EXTRACT TO READ
O'Connell v. Minnesota Department of Revenue (In Re O'Connell)

246 B.R. 332 | 8th Cir. BAP | 2000

246 B.R. 332 (2000)

In re Robert C. O'CONNELL, Debtor.
Robert C. O'Connell, Appellant,
v.
Minnesota Department of Revenue, Appellee.

BAP No. 99-6054.

United States Bankruptcy Appellate Panel of the Eighth Circuit.

Submitted January 26, 2000.
Decided March 21, 2000.

*333 Kenneth E. Keate, St. Paul, MN, for appellant.

Linda F. Close, St. Paul, MN, for appellee.

Before WILLIAM A. HILL, SCHERMER and JACKWIG[1], Bankruptcy Judges.

SCHERMER, Bankruptcy Judge.

The debtor, Robert C. O'Connell ("Debtor"), appeals the bankruptcy court order denying his objection to the claim of the Minnesota Department of Revenue. We have jurisdiction over this appeal from the final order of the bankruptcy court. See 28 U.S.C. § 158(b). For the reasons set forth below, we reverse.

ISSUE

The issue on appeal is whether the claim of the Minnesota Department of Revenue for income tax liability based on the Debtor's delinquent tax returns filed six days before the Debtor filed his bankruptcy petition is entitled to priority pursuant to 11 U.S.C. § 507(a)(8)(A)(ii). We conclude that such taxes are not entitled to priority status.

BACKGROUND

On May 20, 1993, the Debtor filed his Minnesota income tax returns for the years 1986 though 1992. Six days later the Debtor filed a petition for relief under Chapter 13 of the Bankruptcy Code. The Minnesota Department of Revenue timely filed a priority claim based on the Debtor's income tax liability for years 1986 through 1992.

DATASET EXTRACT
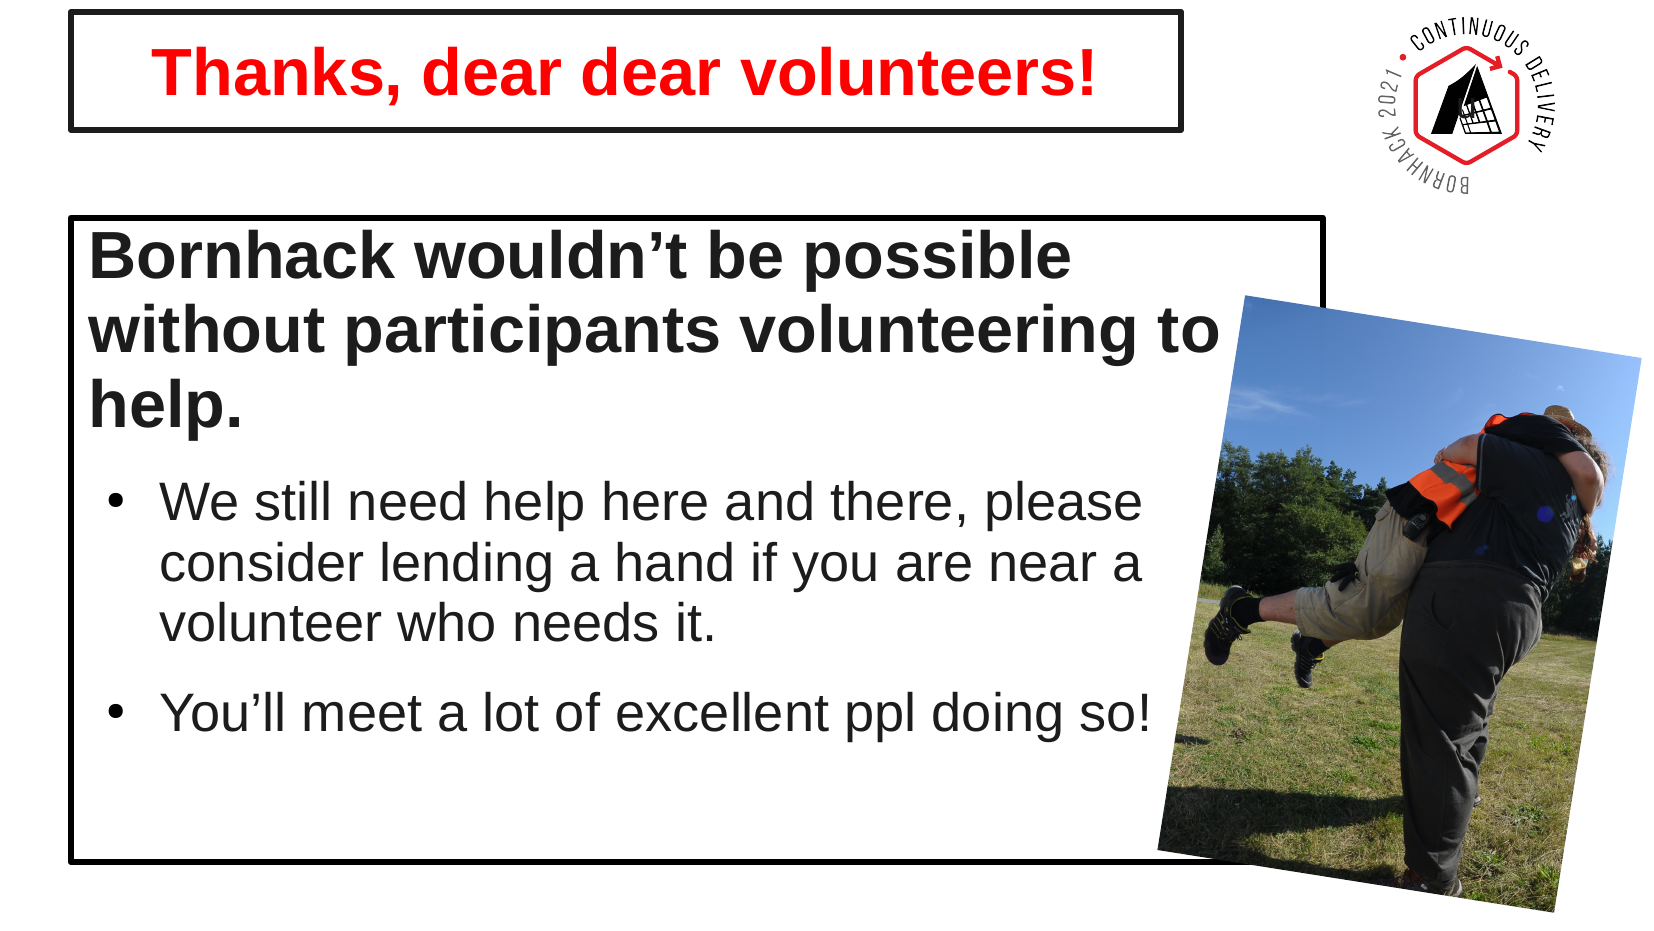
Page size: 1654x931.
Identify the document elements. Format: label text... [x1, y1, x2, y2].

TASKS TO COMPLETE
1. Summarize the O'Connell opinion in two sentences.
2. Continue the O'Connell opinion from the point where it stops.

RESPONSES TO THE EXERCISE
1. Robert C. O'Connell appeals a bankruptcy court order that denied his objection to the Minnesota Department of Revenue's claim, and the Bankruptcy Appellate Panel of the Eighth Circuit reverses. The issue is whether tax liability based on delinquent Minnesota income tax returns for 1986 through 1992, filed six days before his Chapter 13 petition, is entitled to priority under 11 U.S.C. § 507(a)(8)(A)(ii), and the panel concludes that it is not.

2.
On or about February 3, 1999, the Debtor filed an objection to the priority classification of his income taxes for years 1986 through 1988.[2] By order entered May 27, *334 1999, the bankruptcy court overruled the Debtor's objection to the claim. The court determined that under Minnesota law state taxes are assessed on the date a return is filed. Consequently, the court concluded that the taxes were assessed six days before the bankruptcy petition was filed, well within 240 days before the bankruptcy petition, and therefore the Minnesota Department of Revenue's claim was entitled to priority pursuant to 11 U.S.C. § 507(a)(8)(A)(ii).

STANDARD OF REVIEW

The facts are not in dispute. We review the bankruptcy court's conclusions of law de novo. Fed.R.Bankr.P. 8013; Minnesota Department of Revenue v. United States, 184 F.3d 725, 727-28 (8th Cir.1999); Waugh v. Internal Revenue Service (In re Waugh), 109 F.3d 489, 491 (8th Cir.1997).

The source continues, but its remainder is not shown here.